CHVN-FM
- Winnipeg, Manitoba; Canada;
- Broadcast area: Winnipeg Metropolitan Region
- Frequency: 95.1 MHz
- Branding: CHVN 95.1

Programming
- Format: Contemporary Christian music

Ownership
- Owner: Golden West Broadcasting
- Sister stations: CKCL-FM

History
- Call sign meaning: "Heaven"

Technical information
- Class: C1
- ERP: 100,000 watts
- HAAT: 223 metres (732 ft)

Links
- Website: chvnradio.com

= CHVN-FM =

Radio station in Winnipeg

CHVN-FM (95.1 FM) is a commercial radio station in Winnipeg, Manitoba. It broadcasts a Contemporary Christian music format and is owned by Golden West Broadcasting. CHVN's studios are located on St. Mary's Road in south Winnipeg, while its transmitter is on Red Coat Trail near 424 Road in Springstein.

== History ==
In January 2000, the CRTC approved an application by Christian Radio Manitoba Ltd. for a new specialty FM radio station in Winnipeg, focusing predominantly on Christian music.

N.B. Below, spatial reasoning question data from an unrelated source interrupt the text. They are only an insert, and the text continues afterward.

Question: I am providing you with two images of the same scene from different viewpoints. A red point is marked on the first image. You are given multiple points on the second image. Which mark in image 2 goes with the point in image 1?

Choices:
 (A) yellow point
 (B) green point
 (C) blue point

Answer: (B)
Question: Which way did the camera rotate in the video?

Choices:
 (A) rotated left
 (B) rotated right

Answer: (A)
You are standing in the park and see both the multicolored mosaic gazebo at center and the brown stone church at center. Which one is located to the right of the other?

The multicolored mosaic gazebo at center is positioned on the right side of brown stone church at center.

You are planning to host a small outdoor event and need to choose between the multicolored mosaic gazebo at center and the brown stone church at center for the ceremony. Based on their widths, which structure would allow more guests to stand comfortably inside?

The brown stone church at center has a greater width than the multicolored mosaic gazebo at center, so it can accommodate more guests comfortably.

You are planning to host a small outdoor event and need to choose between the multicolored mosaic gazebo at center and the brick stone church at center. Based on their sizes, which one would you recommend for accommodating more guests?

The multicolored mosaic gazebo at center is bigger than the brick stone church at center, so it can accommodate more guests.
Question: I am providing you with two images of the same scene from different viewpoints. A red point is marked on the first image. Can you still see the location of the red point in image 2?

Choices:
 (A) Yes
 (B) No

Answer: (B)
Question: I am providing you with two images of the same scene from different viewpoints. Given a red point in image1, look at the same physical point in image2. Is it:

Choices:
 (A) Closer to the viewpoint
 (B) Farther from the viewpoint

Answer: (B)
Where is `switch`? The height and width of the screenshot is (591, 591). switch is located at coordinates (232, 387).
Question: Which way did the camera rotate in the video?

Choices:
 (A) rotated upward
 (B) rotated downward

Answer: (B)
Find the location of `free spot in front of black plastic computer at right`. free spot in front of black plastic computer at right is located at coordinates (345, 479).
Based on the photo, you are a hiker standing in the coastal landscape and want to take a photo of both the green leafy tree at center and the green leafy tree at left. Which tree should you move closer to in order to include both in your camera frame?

The group originally planned to broadcast on 107.1 FM, but this was denied by Industry Canada. The station instead chose to broadcast on 95.1 FM instead.

In 2004, Golden West Broadcasting acquired a controlling stake in Christian Radio Manitoba Ltd. The merger made CHVN by far Golden West's largest station by market size; most of CHVN's stablemates are located in smaller and rimshot markets in Western Canada.